Deve existir inequívoca manifestação do padrasto/madrasta, como, por
exemplo, na hipótese de adoção pelo cônjuge ou companheiro do filho
exclusivo de seu consorte (artigo 41, § 1º do Estatuto da Criança e
Adolescente), ou inclusão do patronímico do padrasto (Lei 12.294/2009),
inexistindo no ordenamento uma “presunção de paternidade socioafetiva.”
Simples cuidado ou colaboração com as despesas materiais do filho do
outro companheiro não podem se converter em paternidade presumida, sob
pena de se extinguir do sistema normativo o vínculo de afinidade
disposto no artigo 1595 do Código Civil.
Outrossim, no intuito até mesmo de fomentar um saudável relacionamento
familiar, inviável seria impor tratamentos discriminatórios no âmbito
familiar, dispensando o padrasto melhores condições ao filho comum em
detrimento do enteado, filho exclusivo de sua consorte.
Natural que no decorrer da evolução afetiva, seja dispensado ao enteado
a mesma consideração dirigida ao filho natural, todavia, tal benesse
não pode se converter em “direito adquirido” do favorecido, ou ainda,
impor ao padrasto suportar um encargo financeiro perpétuo mesmo após
eventual ruptura do relacionamento com a genitora do menor.
Aliás, curioso seria se a cada novo relacionamento afetivo do genitor, o
menor “colecionasse” sucessivos co-devedores da obrigação alimentar,
onerando-se indevidamente terceiros em detrimento da responsabilidade
atribuída por lei aos pais biológicos.
════════
### [Requisitos da tarefa]
A – Reproduza fielmente a parte do trecho sobre padrasto e enteado que começa em "Natural que no" e termina em "genitora do menor.".
B – Com base no trecho sobre padrasto e enteado, responda:
(i) Qual lei é citada a respeito da inclusão do patronímico do padrasto?
(ii) Em qual artigo do Código Civil está disposto o vínculo de afinidade?
(iii) O que o menor "colecionasse", na hipótese apresentada ao final?
C – Prossiga com a redação do trecho sobre as obrigações do padrasto em relação ao enteado, a partir do ponto em que ele termina.

### [Seção de dados]
════════
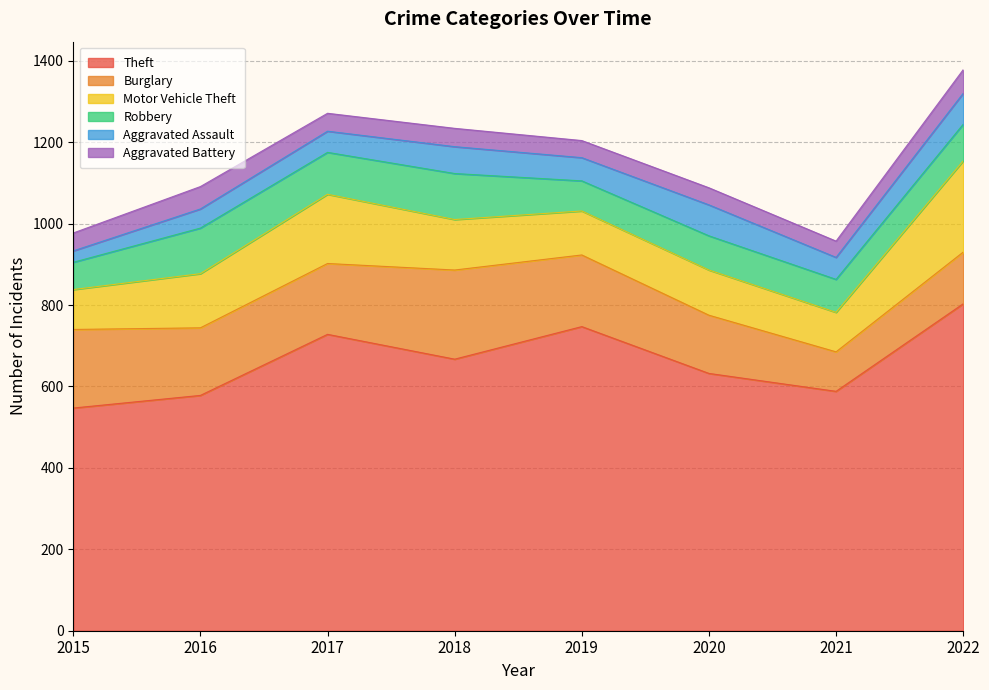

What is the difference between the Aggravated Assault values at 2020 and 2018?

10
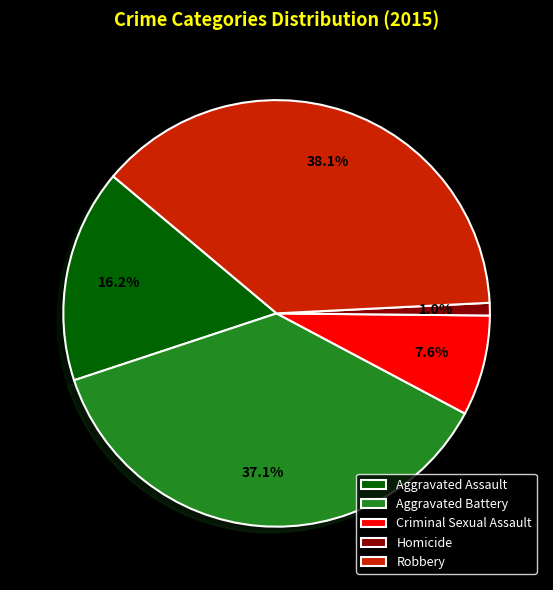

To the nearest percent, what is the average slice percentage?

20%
════════
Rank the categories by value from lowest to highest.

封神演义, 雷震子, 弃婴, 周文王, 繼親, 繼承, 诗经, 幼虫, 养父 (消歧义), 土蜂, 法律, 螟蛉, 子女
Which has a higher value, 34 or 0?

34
════════
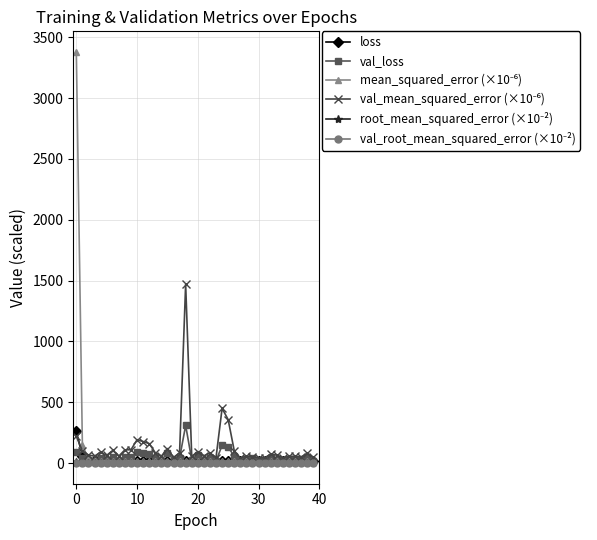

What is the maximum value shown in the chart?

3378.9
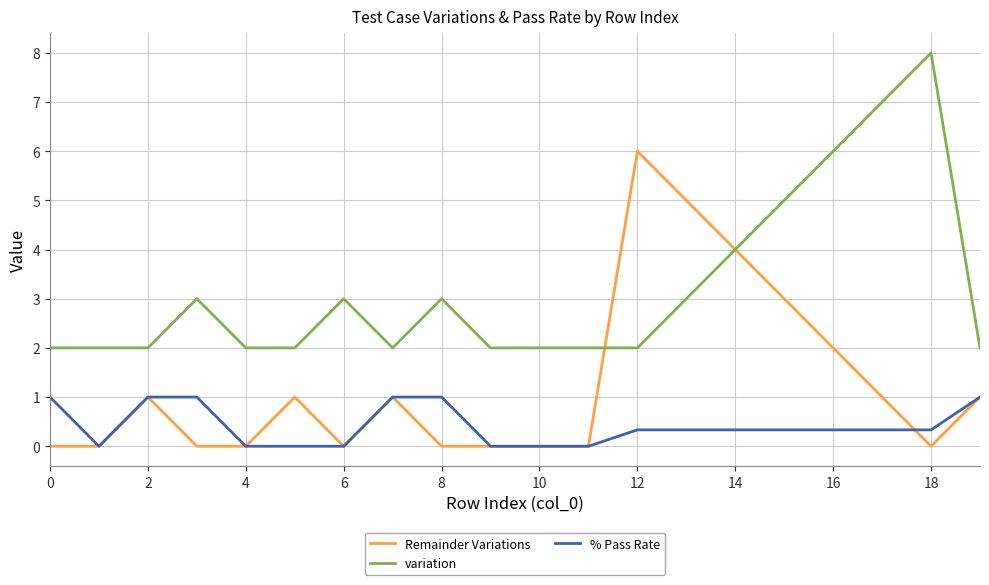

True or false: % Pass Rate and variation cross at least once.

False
════════
### [Respostas a seguir]
A –
Natural que no decorrer da evolução afetiva, seja dispensado ao enteado
a mesma consideração dirigida ao filho natural, todavia, tal benesse
não pode se converter em “direito adquirido” do favorecido, ou ainda,
impor ao padrasto suportar um encargo financeiro perpétuo mesmo após
eventual ruptura do relacionamento com a genitora do menor.

B –
(i) A Lei 12.294/2009.
(ii) No artigo 1595.
(iii) Sucessivos co-devedores da obrigação alimentar.

C –
Tal postura somente viria a fomentar a discórdia familiar, acarretando
ainda, dificuldades para pessoas com filhos edificar novos
relacionamentos afetivos, haja vista a possibilidade de futura
responsabilização de terceiros pelo encargo financeiro dos genitores do
alimentando.
Não se pode esquecer as gravosas conseqüências jurídicas para o devedor
de alimentos, podendo este sofrer descontos em seus rendimentos, ser
incluído em cadastros restritivos de crédito ou mesmo ter sua prisão
civil decretada judicialmente, razões estas que, certamente justificam
maior atenção no tratamento do assunto.
Ademais, a possibilidade de pensionamento até a maioridade civil, ou
mesmo a conclusão de estudos universitários do alimentando, poderá
acarretar prejuízos a terceiras pessoas não vinculadas ao relacionamento
afetivo desfeito, tais como ascendentes e descendentes do padrasto,
haja vistaprevisão do artigo 1698 do Código Civil.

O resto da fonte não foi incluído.